# Exercise brief
Copy each line below in which the string "chromosome" occurs.

# Collected data
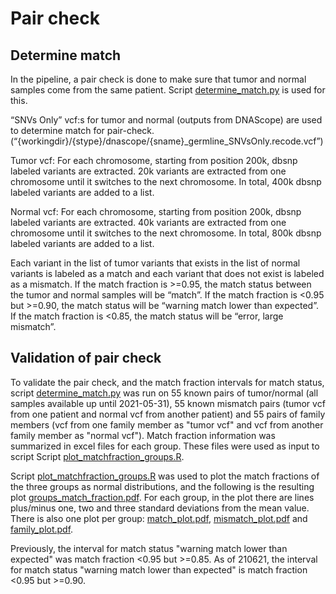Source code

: # Pair check

## Determine match

In the pipeline, a pair check is done to make sure that tumor and normal samples come from the same patient. Script [determine_match.py](https://github.com/ClinicalGenomicsGBG/wgs_somatic/blob/master/workflows/scripts/determine_match.py) is used for this.

“SNVs Only” vcf:s for tumor and normal (outputs from DNAScope) are used to determine match for pair-check. (“{workingdir}/{stype}/dnascope/{sname}_germline_SNVsOnly.recode.vcf”)
 
Tumor vcf:
For each chromosome, starting from position 200k, dbsnp labeled variants are extracted. 20k variants are extracted from one chromosome until it switches to the next chromosome. In total, 400k dbsnp labeled variants are added to a list.
 
Normal vcf:
For each chromosome, starting from position 200k, dbsnp labeled variants are extracted. 40k variants are extracted from one chromosome until it switches to the next chromosome. In total, 800k dbsnp labeled variants are added to a list.
 
Each variant in the list of tumor variants that exists in the list of normal variants is labeled as a match and each variant that does not exist is labeled as a mismatch. If the match fraction is >=0.95, the match status between the tumor and normal samples will be “match”. If the match fraction is <0.95 but >=0.90, the match status will be “warning match lower than expected”. If the match fraction is <0.85, the match status will be “error, large mismatch”.

## Validation of pair check

To validate the pair check, and the match fraction intervals for match status, script [determine_match.py](https://github.com/ClinicalGenomicsGBG/wgs_somatic/blob/master/workflows/scripts/determine_match.py) was run on 55 known pairs of tumor/normal (all samples available up until 2021-05-31), 55 known mismatch pairs (tumor vcf from one patient and normal vcf from another patient) and 55 pairs of family members (vcf from one family member as "tumor vcf" and vcf from another family member as "normal vcf"). Match fraction information was summarized in excel files for each group. These files were used as input to script Script [plot_matchfraction_groups.R](https://github.com/ClinicalGenomicsGBG/wgs_somatic/blob/master/pair_check/plot_matchfraction_groups.R). 

Script [plot_matchfraction_groups.R](https://github.com/ClinicalGenomicsGBG/wgs_somatic/blob/master/pair_check/plot_matchfraction_groups.R) was used to plot the match fractions of the three groups as normal distributions, and the following is the resulting plot [groups_match_fraction.pdf](https://github.com/ClinicalGenomicsGBG/wgs_somatic/blob/master/pair_check/groups_match_fraction.pdf). For each group, in the plot there are lines plus/minus one, two and three standard deviations from the mean value. There is also one plot per group: [match_plot.pdf](https://github.com/ClinicalGenomicsGBG/wgs_somatic/blob/master/pair_check/match_plot.pdf), [mismatch_plot.pdf](https://github.com/ClinicalGenomicsGBG/wgs_somatic/blob/master/pair_check/mismatch_plot.pdf) and [family_plot.pdf](https://github.com/ClinicalGenomicsGBG/wgs_somatic/blob/master/pair_check/family_plot.pdf).

Previously, the interval for match status "warning match lower than expected" was match fraction <0.95 but >=0.85. As of 210621, the interval for match status "warning match lower than expected" is match fraction <0.95 but >=0.90.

# Finished exercise
For each chromosome, starting from position 200k, dbsnp labeled variants are extracted. 20k variants are extracted from one chromosome until it switches to the next chromosome. In total, 400k dbsnp labeled variants are added to a list.
For each chromosome, starting from position 200k, dbsnp labeled variants are extracted. 40k variants are extracted from one chromosome until it switches to the next chromosome. In total, 800k dbsnp labeled variants are added to a list.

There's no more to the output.